* Task statement *
Locate the line that contains "naprawdę cieszą?" in the entries below, then repeat it and every following line through the line that contains "Экология акулы-гоблина изучена", exactly, and no others.

* Data for this exercise *
======

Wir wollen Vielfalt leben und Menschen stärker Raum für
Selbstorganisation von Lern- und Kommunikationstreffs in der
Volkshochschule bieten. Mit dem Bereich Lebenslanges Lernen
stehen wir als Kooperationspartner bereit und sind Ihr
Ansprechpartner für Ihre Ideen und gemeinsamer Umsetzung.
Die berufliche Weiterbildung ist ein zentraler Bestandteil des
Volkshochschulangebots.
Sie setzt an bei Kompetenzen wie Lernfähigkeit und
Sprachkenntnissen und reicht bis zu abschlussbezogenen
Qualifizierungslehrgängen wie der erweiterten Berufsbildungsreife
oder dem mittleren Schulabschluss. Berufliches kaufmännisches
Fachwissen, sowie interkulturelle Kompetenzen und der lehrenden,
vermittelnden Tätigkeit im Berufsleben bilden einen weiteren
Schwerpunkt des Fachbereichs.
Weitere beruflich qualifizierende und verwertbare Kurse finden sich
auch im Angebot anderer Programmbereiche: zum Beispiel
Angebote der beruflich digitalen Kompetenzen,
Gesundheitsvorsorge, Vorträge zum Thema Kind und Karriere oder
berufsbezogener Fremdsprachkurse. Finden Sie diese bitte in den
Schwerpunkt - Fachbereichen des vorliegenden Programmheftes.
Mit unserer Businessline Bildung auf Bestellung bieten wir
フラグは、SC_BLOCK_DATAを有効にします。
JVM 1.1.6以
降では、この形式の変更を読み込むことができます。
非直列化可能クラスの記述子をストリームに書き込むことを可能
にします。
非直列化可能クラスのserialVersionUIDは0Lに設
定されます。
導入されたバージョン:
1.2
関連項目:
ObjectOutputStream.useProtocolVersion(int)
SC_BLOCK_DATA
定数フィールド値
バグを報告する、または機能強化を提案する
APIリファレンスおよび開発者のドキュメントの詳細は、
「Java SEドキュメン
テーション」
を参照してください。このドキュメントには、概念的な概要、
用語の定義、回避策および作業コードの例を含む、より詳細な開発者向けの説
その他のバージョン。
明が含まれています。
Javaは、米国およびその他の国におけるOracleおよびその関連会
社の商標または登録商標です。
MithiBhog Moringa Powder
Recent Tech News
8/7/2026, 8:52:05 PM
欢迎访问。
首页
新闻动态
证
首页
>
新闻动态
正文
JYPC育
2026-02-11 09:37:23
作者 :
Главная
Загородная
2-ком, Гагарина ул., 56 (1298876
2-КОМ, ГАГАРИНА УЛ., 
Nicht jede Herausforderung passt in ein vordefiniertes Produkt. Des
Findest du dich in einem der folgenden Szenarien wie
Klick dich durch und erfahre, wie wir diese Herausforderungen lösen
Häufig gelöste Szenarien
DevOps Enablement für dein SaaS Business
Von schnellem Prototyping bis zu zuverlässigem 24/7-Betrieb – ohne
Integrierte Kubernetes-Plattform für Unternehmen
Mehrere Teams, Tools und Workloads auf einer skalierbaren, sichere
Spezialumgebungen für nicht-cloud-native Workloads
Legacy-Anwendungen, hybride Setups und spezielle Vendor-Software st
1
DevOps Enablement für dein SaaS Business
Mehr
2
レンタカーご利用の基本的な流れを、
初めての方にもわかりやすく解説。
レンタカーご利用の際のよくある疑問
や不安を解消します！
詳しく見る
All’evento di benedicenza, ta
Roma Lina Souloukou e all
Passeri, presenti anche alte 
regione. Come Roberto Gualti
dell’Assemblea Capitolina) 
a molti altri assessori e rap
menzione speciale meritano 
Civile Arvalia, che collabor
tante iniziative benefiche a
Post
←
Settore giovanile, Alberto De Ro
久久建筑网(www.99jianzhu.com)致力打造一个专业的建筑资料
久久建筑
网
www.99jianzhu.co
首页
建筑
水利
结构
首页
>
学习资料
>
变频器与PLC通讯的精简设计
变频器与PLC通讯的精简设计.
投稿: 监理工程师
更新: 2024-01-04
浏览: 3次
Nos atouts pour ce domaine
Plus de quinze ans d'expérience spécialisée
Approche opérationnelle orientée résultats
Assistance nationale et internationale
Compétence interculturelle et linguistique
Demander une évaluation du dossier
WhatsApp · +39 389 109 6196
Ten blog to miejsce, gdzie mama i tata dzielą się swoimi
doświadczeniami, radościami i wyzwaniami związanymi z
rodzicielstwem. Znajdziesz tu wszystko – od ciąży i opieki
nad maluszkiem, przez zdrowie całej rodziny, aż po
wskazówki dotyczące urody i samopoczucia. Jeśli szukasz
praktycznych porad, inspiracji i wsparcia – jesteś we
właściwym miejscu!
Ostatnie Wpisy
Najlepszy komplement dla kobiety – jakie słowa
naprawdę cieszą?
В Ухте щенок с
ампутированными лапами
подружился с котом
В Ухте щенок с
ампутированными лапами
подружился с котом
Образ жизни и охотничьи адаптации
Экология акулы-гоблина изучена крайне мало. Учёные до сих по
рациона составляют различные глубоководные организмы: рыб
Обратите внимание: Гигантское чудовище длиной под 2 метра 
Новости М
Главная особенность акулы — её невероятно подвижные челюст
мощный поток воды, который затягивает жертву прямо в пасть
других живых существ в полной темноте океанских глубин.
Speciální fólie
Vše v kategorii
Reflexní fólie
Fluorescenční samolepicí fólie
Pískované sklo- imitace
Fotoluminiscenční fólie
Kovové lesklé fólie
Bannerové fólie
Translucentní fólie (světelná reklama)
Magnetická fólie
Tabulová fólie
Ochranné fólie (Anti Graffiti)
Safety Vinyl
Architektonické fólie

======

* Your solution *
naprawdę cieszą?
В Ухте щенок с
ампутированными лапами
подружился с котом
В Ухте щенок с
ампутированными лапами
подружился с котом
Образ жизни и охотничьи адаптации
Экология акулы-гоблина изучена крайне мало. Учёные до сих по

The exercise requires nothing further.